One is supposed to think about Passover at least two weeks ahead of time. A friend shared this from her Seder sourcebook; You cannot just walk into a major life transformational experience like a seder -where you discover your every essence as a human and a jew -with no preparation. Last week at Kiddush I was shown one congregant’s choice of Haggadah for seder, it was a family decision, he and his father had discussed using a new creative one for this year, this moment, this time.
Nisan, the new month began last Shabbat. The Torah calls it Hodesh HaRishon, the first month for Israelites as a free people. It begins the calendar year, it is full of possibility and newness. Every other month comes behind it. So the Seder offers us that renewal and refreshing of ourselves.
We look always for ways to refresh and amplify this story of liberation that stands at the centre of our Jewishness. The recollection of trouble and then escape, moving into gratitude. This is at the heart even of keeping Shabbat (so Deuteronomy’s version of 10 sayings remind).
Pesach is one of the three pilgrim festivals -foot festivals-without the temple what do we make of the movement and journey that Pesach, Sukkot and Shavuot ask for?
Mitzrayim, always translated as narrow place, the straits, offers as always a symbolic place from which to move as well as the ‘historical’ land.
For Seder to capture our imaginations and hearts we work hard to bring ourselves into this story.
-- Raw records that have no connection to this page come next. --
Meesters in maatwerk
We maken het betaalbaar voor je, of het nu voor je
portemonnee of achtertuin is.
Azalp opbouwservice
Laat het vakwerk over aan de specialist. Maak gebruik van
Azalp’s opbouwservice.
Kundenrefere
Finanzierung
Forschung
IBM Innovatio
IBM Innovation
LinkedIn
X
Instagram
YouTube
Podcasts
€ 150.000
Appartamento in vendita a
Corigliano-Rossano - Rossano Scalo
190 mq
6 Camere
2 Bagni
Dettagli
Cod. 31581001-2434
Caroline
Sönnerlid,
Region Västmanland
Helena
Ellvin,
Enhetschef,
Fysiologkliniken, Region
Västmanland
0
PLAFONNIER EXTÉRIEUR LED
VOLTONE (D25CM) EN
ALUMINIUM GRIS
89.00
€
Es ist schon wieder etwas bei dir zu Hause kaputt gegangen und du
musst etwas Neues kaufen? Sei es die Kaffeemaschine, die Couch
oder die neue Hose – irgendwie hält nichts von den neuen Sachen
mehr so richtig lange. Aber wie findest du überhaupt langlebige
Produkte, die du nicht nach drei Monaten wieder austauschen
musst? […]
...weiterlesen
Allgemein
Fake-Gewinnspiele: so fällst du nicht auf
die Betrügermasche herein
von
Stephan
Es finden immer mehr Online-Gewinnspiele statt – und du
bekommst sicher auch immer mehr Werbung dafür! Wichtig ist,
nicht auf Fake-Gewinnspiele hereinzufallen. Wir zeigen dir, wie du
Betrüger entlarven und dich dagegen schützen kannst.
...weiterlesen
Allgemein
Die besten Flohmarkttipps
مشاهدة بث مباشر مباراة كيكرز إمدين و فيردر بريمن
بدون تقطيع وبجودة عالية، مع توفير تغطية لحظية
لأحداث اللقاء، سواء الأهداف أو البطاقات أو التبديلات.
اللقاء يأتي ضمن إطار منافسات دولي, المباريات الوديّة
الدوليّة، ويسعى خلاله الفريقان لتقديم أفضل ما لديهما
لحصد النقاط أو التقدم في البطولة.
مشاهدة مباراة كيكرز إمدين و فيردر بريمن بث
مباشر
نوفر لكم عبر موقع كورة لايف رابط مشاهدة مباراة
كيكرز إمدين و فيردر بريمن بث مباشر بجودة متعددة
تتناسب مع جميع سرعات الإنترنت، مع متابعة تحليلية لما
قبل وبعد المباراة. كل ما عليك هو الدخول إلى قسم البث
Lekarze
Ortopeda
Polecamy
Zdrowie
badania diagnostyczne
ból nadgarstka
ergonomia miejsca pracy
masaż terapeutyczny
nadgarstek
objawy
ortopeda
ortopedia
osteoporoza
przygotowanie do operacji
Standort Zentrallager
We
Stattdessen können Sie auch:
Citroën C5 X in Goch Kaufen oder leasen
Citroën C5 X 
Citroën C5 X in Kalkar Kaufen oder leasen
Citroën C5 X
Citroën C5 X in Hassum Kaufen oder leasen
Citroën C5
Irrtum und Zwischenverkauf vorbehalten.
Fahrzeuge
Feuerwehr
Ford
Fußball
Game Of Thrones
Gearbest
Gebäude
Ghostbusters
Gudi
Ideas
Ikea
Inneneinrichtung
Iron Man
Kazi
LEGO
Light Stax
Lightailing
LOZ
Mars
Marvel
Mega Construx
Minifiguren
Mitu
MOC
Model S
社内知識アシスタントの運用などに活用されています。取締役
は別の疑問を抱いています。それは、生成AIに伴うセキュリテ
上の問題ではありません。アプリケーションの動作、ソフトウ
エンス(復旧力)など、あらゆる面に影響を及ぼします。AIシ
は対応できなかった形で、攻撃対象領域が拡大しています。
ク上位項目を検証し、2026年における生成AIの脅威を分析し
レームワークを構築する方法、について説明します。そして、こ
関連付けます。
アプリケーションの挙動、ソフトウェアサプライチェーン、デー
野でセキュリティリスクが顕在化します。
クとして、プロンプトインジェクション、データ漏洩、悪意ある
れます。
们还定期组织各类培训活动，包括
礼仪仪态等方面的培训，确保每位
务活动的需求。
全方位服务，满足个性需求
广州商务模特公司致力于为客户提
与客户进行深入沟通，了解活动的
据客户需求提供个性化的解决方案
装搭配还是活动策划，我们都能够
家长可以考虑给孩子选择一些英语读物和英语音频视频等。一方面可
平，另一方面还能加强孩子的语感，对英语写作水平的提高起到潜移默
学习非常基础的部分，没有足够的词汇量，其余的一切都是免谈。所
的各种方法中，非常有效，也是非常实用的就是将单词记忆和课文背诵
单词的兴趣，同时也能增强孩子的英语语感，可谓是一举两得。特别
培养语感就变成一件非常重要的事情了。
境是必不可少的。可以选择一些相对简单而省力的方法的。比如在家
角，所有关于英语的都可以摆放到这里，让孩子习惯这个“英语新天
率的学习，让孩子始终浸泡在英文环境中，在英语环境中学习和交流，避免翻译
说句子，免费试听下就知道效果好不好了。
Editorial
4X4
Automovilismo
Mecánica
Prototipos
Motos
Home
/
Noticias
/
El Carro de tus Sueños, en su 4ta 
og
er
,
How are we prepared. As we clean (to whatever extent we do clean) what do we throw away that keeps us stagnating? How do make this 7 days and the Sedarim be moments for personal integrity. As Aviva Gottleib Zornberg says:
It is for this reason that the Exodus and Passover focuses so compellingly on telling and retelling the story. It is only by taking real risks of language …that the self can reclaim itself…
Start thinking, attending and preparing for this.